Лицо женщины по-злобному морщится, она скалится, но глаза ее — спокойны, отчужденны от слов, действий, проблем, она — деталь, уродливая часть страшного механизма Нового Мира — нового, чтоб его.
— Не будите их, — крошу по кусочкам я. — Иначе жалобы отца вам не миновать.
— Я хочу помочь тебе, Карамель.
— Я все расскажу ему!
— Карамель, держи себя в руках…
Речь ее обрывается, голос содрогается — теперь она волнуется. Одна моя просьба у отца, и она потеряет свою работу, она простится с поверхностью, она отправится прямиком к тем, кто обыкновенно приходил к ней в кабинет и ложился на эту чертову кушетку.

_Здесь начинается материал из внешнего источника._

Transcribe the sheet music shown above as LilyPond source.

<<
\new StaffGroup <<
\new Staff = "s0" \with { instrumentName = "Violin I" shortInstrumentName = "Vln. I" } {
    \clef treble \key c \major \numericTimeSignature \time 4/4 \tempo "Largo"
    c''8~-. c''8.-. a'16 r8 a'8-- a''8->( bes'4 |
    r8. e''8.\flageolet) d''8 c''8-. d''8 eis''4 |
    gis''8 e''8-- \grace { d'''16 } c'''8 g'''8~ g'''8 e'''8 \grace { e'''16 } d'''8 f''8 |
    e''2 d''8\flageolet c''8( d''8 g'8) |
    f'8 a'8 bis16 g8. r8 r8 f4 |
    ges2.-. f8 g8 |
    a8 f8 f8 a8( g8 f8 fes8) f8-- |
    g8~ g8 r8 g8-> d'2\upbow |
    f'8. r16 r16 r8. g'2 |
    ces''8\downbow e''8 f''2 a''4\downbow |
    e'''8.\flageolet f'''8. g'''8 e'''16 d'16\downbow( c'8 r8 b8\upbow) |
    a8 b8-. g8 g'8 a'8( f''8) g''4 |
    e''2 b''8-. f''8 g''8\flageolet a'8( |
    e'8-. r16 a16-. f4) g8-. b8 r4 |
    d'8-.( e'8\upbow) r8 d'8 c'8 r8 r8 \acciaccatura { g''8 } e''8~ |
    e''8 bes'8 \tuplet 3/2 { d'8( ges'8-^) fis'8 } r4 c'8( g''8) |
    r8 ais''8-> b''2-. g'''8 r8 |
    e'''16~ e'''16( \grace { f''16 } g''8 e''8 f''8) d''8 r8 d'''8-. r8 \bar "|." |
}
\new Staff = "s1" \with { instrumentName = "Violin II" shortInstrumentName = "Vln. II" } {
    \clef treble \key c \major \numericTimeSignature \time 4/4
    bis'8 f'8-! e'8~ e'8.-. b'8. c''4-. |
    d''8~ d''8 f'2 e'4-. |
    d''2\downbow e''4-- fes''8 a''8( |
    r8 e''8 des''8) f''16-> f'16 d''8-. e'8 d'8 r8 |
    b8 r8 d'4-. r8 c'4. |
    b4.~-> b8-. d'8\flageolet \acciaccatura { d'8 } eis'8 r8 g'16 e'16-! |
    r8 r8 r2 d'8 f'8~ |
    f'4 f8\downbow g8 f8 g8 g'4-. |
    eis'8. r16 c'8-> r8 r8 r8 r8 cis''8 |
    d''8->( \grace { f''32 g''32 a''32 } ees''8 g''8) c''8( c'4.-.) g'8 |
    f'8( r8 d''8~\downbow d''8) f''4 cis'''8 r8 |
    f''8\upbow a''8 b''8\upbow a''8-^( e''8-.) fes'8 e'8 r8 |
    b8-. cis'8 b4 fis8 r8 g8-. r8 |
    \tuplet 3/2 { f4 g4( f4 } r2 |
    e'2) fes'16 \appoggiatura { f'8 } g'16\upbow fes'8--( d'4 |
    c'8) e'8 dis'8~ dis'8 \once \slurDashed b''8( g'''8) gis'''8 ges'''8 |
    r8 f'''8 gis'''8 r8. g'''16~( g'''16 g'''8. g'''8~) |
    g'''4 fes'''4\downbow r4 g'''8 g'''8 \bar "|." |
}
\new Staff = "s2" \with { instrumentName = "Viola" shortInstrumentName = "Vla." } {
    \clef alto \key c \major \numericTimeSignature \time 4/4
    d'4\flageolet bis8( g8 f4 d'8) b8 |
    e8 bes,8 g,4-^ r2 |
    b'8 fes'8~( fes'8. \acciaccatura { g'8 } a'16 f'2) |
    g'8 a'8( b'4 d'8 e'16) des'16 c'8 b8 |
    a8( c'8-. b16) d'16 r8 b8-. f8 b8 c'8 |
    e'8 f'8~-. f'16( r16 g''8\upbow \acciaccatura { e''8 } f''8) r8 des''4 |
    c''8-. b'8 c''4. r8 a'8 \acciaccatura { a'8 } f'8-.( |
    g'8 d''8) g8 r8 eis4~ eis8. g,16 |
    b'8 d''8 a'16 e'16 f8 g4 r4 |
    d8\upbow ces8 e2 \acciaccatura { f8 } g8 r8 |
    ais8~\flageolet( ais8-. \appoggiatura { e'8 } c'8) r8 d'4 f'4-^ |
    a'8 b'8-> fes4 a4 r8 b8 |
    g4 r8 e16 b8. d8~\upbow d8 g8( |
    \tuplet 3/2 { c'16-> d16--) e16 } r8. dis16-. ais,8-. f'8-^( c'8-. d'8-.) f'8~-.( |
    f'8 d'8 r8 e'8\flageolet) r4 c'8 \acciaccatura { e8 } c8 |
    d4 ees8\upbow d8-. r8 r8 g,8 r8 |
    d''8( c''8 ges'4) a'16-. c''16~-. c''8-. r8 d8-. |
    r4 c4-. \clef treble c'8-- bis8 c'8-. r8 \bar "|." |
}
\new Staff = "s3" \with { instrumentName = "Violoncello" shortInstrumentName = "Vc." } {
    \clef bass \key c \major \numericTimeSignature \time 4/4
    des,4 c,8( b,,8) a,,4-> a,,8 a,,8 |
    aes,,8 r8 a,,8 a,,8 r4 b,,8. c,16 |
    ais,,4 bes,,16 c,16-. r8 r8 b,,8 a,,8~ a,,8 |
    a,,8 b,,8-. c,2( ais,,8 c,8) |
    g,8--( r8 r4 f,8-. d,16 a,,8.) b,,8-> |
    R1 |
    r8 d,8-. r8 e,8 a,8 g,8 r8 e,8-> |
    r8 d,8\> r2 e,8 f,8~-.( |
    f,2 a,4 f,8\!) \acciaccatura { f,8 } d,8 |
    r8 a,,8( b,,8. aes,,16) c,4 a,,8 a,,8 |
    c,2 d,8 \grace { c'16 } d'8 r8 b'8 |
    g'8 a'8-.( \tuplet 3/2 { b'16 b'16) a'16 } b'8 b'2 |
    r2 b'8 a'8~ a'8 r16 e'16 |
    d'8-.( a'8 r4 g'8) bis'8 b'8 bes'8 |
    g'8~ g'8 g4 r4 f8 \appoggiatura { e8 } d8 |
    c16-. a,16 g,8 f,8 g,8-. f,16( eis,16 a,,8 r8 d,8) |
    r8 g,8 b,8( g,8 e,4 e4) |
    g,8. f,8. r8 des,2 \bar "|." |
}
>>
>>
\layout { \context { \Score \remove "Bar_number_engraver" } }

Она ляжет на нее сама — стоит мне только сказать об этом отцу.
И я думаю, что могу пожалеть ее, однако, она меня не пожалела. Я не знаю, кто ее просил поговорить со мной, кто побеспокоился или же решил навредить, но она была виновата.
— Вы зря это сделали… Зря пошли у кого-то на поводу.
Я ухожу.
Безудержно стучу кулаком по кнопке вызова лифта, когда он трогается и опускается ко мне, продолжаю давить изо всех сил. Двери открываются, и я залетаю в кабину, жму этаж холла, прижимаюсь лопатками к стене и закрываю глаза. Все внутри меня ревет и плачет, все — каждый сантиметр моего уставшего тела, каждый из них взвывает и просит пощады, отрешения, умиротворения, отдыха — умоляет. Я выбегаю из школы, попутно одеваясь, и останавливаюсь на краю посадочного места. Из-за слипшихся друг с другом мыслей меня качает, ресницы слипаются также, и я чувствую, что вот-вот упаду.
Край, край…
Теряю равновесие…
Падаю! — хватают за локоть.
Я впервые рада чужому прикосновению; в голову — внутрь, бьет — изнутри. Я дергаюсь и оборачиваюсь.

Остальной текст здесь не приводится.